Jeudi, à la Chambre des communes, la porte-parole du Bloc québécois en matière d’approvisionnement et de services publics, Julie Vignola, a souligné les dépassements de coûts reliés à Irving et s’est demandé quand le «gouvernement allait confier sa juste part de contrat à la Davie».

«Bien sûr, nous avons entamé les discussions pour inclure le chantier Davie de Québec dans cette stratégie pour justement compléter le travail et doter notre Marine et notre Garde côtière de navires dont (elles) sont dignes», a répondu le Secrétaire parlementaire de la ministre des Services publics et de l’Approvisionnement, Steven MacKinnon.

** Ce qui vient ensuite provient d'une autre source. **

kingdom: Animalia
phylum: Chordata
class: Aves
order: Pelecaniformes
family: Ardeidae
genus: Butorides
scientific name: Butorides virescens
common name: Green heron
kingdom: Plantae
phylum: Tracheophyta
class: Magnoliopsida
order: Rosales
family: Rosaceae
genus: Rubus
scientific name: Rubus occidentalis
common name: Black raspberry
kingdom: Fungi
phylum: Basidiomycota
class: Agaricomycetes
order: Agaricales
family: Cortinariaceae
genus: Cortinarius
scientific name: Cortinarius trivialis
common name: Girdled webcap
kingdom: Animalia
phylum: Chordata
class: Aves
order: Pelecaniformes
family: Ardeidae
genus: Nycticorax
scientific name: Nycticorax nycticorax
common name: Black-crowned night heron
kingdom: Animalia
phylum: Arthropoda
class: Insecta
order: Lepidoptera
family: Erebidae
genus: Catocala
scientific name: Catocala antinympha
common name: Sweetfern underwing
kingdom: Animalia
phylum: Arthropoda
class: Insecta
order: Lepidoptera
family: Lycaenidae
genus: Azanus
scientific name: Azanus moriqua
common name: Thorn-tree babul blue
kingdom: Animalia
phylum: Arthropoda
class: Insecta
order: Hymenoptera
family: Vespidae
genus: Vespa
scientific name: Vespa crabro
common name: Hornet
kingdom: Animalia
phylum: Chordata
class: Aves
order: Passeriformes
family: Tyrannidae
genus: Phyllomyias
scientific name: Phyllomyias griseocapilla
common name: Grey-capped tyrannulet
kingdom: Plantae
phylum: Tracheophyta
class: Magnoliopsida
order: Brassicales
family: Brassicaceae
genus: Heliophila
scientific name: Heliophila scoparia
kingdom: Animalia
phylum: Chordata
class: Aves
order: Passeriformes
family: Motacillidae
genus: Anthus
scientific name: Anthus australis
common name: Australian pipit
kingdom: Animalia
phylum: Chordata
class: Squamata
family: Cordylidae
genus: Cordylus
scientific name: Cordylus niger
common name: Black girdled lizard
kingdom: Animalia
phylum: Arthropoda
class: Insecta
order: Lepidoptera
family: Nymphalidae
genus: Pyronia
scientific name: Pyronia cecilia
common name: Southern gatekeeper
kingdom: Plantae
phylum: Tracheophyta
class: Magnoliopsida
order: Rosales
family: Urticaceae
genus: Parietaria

M. MacKinnon a souligné que Davie avait été mis à contribution pour «des milliards de dollars en brise-glace, pour la réfection de frégates, pour la construction de traversiers».

«Bien sûr, le troisième chantier, on est en négociations pour y inclure le chantier Davie. Donc, le chantier Davie pourra faire partie de la Stratégie nationale de construction navale», a-t-il affirmé.

La vérificatrice générale a déclaré que le gouvernement n’avait «pas encore confirmé que les deux chantiers retenus de Halifax et de Vancouver avaient atteint un état cible, c’est-à-dire qu’ils satisfaisaient aux normes internationales, (…) leur permettant de construire des navires de manière efficiente».

Réagissant au rapport, la ministre des Services publics et de l’Approvisionnement, Anita Anand, a affirmé qu’il y avait eu l’établissement de «calendriers désormais reconnus comme irréalistes» au cours des premières années de la mise en œuvre de la Stratégie.

Elle a dit accueillir favorablement le rapport de la vérificatrice générale et accepter toutes les recommandations.

«Bien que nous ayons progressé, la Stratégie est une initiative qui s’étend sur plusieurs décennies et des améliorations continues seront nécessaires», a-t-elle affirmé.

Le porte-parole conservateur en matière de défense, James Bezan, a présenté le rapport de la vérificatrice générale comme une preuve de la piètre gestion du gouvernement libéral.